Auburn's greatest asset -- the undying passion of its fans -- has also been its downfall. Can a new president and AD start to change that? John David Mercer/USA TODAY Sports

The allure of the Auburn coaching job is obvious any Saturday you walk into Jordan-Hare Stadium.

There's boundless energy, relentless support and one of the most electric environments anywhere in the sport. With its resources, tradition and a recent national championship (2010), Auburn is one of the dozen jobs in college football where winning a title is realistically attainable.

That same undying love for Auburn football that defines the school has also undercut it time and again. Auburn's reputation for meddling boosters, heavy-handed trustees and the assorted power vacuums and coups they've spawned has once again led to a bottoming out on the field.

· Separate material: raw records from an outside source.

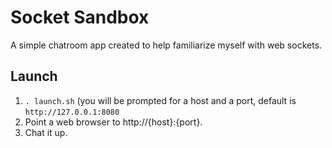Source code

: # Socket Sandbox

A simple chatroom app created to help familiarize myself with web sockets.

## Launch 
 1. `. launch.sh` (you will be prompted for a host and a port, default is `http://127.0.0.1:8080`
 1. Point a web browser to http://{host}:{port}.
 1. Chat it up.
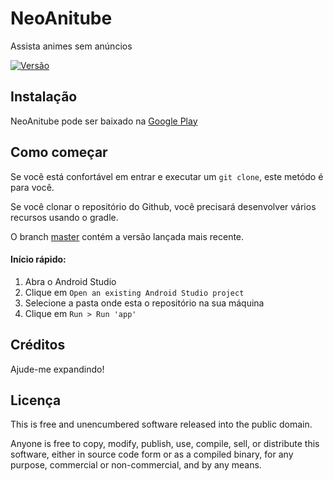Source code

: # NeoAnitube
Assista animes sem anúncios

[![Versão](https://badge.fury.io/gh/clebermatheus%2FNeoAnitube.svg)](https://badge.fury.io/gh/clebermatheus%2FNeoAnitube)

## Instalação

NeoAnitube pode ser baixado na [Google Play](https://play.google.com/store/apps/details?id=)

## Como começar

Se você está confortável em entrar e executar um `git clone`, este metódo é para você.

Se você clonar o repositório do Github, você precisará desenvolver vários recursos usando o gradle.

O branch [master](https://github.com/clebermatheus/NeoAnitube) contém a versão lançada mais recente.

#### Início rápido:

1. Abra o Android Studio
2. Clique em `Open an existing Android Studio project`
3. Selecione a pasta onde esta o repositório na sua máquina
4. Clique em `Run > Run 'app'`

## Créditos
Ajude-me expandindo!

## Licença

This is free and unencumbered software released into the public domain.

Anyone is free to copy, modify, publish, use, compile, sell, or
distribute this software, either in source code form or as a compiled
binary, for any purpose, commercial or non-commercial, and by any
means.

Bryan Harsin's tenure, which ended predictably and unceremoniously on Monday, will long be remembered as the quintessential example of Auburn's blind ambition undercutting Auburn's realities.

After a middling 6-7 first season in 2021, Auburn launched a ham-handed and unsuccessful investigation into Harsin. It was baseless, and the cringey execution basically doubled as a vote of no-confidence for his tenure. It turned both this season's 3-5 tire fire on the field and a recruiting class that's last among the SEC in 2023 into inevitabilities.

The same day Auburn ended everyone's misery by sending Harsin out of town with a $15.5 million buyout, they brought in a new athletic director. The hiring of John Cohen from Mississippi State will predictably be hailed as a new era, one free of meddling boosters and a sign of a new era under Auburn president Chris Roberts. Is it believable?